En los márgenes del mundo

Se ha suicidado Bruno Bettelheim. Era psicoanalista y fue primero profesor de estética, superviviente de Dachau y Büchenwald, judío, inteligente, viejo. Su muerte nos coloca, una vez más, ante la paradoja en la cual cabe todo el irrisorio drama de la condición humana: no es pensable ser mortal, ni tolerable envejecer. 

La muerte y la vejez son siempre cosa de los otros. Y sólo la muerte, sin embargó, es importante, porque sólo ella introduce en nuestros juegos simbólicos de infinito. Nada sucederá ya nunca por primera vez: ni estupor ni deseo. Es eso envejecer: nada desconocido, hastío, locura de la caducidad, de la que en algún momento hablara el maestro austríaco. Tanto tiempo de espera para eso: en la biblioteca, no leer ya -decía Cernuda, releer sólo, sobrevivir en un tiempo ajeno, ser, en una palabra, póstumo. Sólo amargura es el tiempo. Nada se aprende. Nada de cuanto pasó valió la pena. Todo deviene sólo material de derrota del superviviente. 

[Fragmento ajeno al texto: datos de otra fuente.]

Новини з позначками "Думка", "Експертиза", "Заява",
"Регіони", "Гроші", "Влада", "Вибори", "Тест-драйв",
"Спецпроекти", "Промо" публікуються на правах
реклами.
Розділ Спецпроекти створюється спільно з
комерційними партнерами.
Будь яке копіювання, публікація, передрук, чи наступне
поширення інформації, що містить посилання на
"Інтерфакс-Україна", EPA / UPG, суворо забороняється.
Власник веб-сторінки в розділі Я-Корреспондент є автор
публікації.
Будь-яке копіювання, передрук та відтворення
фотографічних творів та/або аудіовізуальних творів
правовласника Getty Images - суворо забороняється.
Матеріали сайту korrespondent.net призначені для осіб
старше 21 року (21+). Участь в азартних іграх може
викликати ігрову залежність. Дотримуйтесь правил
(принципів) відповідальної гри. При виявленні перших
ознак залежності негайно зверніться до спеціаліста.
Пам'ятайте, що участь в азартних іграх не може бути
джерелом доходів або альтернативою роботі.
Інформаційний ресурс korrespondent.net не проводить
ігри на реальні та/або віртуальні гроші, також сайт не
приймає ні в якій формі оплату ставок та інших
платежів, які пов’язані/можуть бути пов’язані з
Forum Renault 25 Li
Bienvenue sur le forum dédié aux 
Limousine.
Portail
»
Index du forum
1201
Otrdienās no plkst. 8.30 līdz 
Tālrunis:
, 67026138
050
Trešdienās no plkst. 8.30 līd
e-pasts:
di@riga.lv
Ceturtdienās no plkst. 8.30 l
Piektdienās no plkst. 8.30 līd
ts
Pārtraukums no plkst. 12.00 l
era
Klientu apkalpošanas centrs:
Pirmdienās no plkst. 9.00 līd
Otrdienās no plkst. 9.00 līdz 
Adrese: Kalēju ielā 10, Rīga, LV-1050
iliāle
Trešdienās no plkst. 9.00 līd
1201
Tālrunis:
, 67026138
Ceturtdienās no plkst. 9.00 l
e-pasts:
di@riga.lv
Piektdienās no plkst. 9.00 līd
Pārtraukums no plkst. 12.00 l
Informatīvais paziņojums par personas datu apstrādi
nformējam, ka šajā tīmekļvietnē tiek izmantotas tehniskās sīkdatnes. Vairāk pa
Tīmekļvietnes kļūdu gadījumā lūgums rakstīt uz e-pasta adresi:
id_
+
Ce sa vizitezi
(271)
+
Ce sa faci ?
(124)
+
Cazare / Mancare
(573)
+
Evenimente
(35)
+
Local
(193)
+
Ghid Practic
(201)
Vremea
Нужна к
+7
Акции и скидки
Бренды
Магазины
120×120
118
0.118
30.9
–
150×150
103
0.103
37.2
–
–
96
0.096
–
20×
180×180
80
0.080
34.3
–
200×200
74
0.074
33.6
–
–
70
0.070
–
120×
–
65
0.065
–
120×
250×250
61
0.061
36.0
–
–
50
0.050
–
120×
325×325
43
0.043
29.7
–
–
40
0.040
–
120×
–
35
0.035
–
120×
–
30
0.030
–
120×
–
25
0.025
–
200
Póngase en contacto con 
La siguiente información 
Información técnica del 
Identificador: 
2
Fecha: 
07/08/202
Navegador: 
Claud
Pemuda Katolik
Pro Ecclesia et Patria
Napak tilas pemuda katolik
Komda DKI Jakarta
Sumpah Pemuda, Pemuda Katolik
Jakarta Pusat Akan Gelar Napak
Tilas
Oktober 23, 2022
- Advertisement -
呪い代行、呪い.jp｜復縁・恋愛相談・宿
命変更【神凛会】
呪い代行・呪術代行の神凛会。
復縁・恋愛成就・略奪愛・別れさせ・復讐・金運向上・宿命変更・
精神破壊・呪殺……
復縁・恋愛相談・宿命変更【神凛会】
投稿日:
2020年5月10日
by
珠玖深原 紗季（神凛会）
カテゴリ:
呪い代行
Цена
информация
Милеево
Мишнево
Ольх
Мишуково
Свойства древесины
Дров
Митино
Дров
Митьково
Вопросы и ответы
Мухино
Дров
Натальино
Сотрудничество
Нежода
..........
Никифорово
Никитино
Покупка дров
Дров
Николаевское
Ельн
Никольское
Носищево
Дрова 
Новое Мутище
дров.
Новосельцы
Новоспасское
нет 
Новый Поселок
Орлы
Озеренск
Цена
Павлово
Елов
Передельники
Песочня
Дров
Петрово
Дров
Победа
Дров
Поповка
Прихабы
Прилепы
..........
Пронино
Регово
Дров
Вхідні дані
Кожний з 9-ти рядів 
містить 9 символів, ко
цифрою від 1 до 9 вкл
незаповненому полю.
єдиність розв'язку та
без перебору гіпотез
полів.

Y, en el menos penoso de los casos, contumacia. No ser ya siquiera audible: eso es quizás todo. Descubrir cómo la angustia no era un hallazgo analítico, sino esa cosa sórdida, de la cual no hay manera de salvarse. Y saber que todo será siempre peor. Que nada redimirá un instante el espanto de sí mismo, la caída de un cuerpo horadado por el tiempo, que es asco... Bettelheim, que apreciaba en Freud no la terapia sino la belleza del análisis, debía saberlo: no hay cura para el mal oscuro. La cura es sólo mistificación del gran hallazgo freudiano: la ficción de la consciencia y el vacío del sentido. Fortalezas desertadas. Deseo y muerte. Nadie habrá sabido nunca qué hacer con esta vida. La muerte es la cura, porque no hay sujeto sino enfermo. El sujeto es la enfermedad. Ser es repetir, así, los gestos de cuantos no supieron. Idénticos, al fin, a todos los idénticos. Toda voz es monocorde. Todo decir de sí, leyenda. Tenaz reiteración en el vacío, la perseverancia. 

Y, luego, morir. Tras no haber hecho sino llenar de signos en la arena el espacio de una esfera que, repitiendo el proceder de los mayores, perpetúa el gesto y el lugar del padre. La escritura lo comprende todo -o piensa comprenderlo, que es lo mismo-: «Missen macht frei», repite Bettelheim, «el conocimiento te hace libre». Libre, claro está, de morir como los otros, de ser tan precisamente mortal como los otros y tan vulnerable como todos ellos. Sólo queda entonces una reiteración que puede ser quebrada por el último esfuerzo de verdad. «Si Freud no podía equivocarse» -escribía Bruno Bettelheim, al final de su vida-, «era porque jamás en la historia del mundo se produjo una tan perfecta fusión entre instinto de muerte y sexo». Es sólo la experiencia de la muerte lo que cuenta. Lo demás, simulacro.